-- TASK INPUTS follows --
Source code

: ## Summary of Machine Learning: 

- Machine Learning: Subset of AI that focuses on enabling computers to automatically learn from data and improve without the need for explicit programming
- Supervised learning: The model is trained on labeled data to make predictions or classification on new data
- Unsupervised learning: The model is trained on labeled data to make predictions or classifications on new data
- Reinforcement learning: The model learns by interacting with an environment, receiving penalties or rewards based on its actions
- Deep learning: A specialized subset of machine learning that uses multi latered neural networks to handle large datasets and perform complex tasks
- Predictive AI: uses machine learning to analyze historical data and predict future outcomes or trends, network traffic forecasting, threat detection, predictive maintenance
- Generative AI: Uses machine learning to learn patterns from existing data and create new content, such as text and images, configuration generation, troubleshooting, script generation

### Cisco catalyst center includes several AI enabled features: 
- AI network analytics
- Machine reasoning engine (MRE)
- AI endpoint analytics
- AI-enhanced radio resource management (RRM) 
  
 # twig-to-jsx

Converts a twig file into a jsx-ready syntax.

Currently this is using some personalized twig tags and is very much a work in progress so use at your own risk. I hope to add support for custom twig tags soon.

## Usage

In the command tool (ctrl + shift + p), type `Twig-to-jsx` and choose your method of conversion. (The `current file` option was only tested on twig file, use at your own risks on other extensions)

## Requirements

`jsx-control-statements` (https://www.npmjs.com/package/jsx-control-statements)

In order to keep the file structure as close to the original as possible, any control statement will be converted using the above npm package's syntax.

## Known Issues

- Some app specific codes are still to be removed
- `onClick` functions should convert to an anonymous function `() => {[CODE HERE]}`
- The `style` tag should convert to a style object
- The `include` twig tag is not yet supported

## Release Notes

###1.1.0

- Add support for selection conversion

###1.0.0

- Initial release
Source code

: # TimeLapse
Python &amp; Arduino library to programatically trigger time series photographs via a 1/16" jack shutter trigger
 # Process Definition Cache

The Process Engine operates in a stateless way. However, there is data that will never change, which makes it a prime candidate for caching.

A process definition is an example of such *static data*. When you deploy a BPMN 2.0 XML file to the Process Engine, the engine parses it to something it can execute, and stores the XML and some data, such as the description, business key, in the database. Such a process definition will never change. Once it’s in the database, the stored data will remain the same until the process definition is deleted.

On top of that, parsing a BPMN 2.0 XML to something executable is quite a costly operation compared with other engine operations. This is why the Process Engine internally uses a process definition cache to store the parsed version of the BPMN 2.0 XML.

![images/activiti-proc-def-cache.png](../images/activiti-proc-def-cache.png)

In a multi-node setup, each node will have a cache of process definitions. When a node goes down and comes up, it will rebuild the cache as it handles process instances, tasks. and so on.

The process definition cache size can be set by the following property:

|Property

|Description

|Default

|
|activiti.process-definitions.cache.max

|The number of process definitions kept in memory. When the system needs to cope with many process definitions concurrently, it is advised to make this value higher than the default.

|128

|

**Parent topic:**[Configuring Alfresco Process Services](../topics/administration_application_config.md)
-- TASK INPUTS concluded --
-- TASK INPUTS follows --
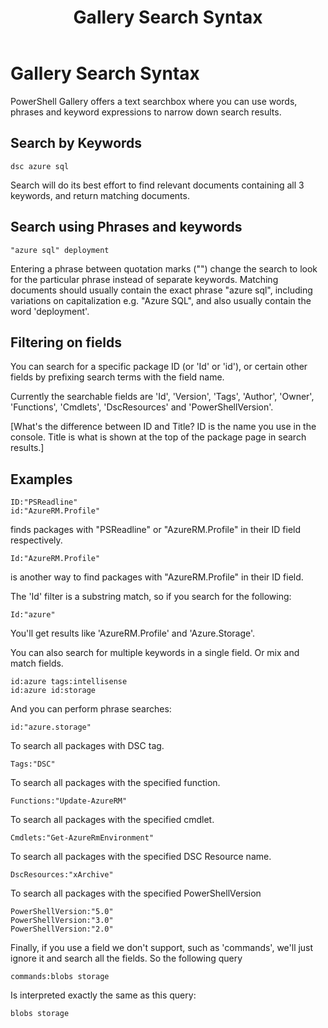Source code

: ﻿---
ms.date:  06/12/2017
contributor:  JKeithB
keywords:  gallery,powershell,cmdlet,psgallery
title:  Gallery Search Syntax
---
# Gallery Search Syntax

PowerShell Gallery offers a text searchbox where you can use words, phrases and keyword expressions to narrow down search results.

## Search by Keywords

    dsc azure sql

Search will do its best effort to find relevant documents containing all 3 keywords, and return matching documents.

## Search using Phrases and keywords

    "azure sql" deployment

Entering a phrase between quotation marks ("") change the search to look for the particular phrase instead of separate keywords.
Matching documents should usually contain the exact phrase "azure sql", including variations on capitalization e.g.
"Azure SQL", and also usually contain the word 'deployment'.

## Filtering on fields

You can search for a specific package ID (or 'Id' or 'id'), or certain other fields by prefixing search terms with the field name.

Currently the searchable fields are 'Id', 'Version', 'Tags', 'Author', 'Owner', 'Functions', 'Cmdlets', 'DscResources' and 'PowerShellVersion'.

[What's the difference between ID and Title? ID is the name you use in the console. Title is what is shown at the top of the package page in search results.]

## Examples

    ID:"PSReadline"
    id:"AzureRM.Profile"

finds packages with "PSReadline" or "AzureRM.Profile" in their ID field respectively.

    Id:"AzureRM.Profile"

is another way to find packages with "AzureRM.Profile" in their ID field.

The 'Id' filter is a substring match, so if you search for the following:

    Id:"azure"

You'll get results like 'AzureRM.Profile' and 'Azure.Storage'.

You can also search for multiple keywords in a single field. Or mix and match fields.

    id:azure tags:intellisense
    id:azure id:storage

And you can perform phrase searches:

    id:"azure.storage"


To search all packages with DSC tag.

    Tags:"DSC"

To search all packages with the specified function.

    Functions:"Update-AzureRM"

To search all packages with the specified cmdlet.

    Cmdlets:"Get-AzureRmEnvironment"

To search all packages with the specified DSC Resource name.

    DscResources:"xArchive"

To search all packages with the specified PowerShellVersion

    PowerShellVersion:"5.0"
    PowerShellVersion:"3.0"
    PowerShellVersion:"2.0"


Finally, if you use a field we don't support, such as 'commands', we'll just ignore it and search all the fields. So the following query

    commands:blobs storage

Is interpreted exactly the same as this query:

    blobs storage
-- TASK INPUTS concluded --
Please report every line of the records above that contains the word "predictions".

ANSWER TO THIS PROBLEM:
- Supervised learning: The model is trained on labeled data to make predictions or classification on new data
- Unsupervised learning: The model is trained on labeled data to make predictions or classifications on new data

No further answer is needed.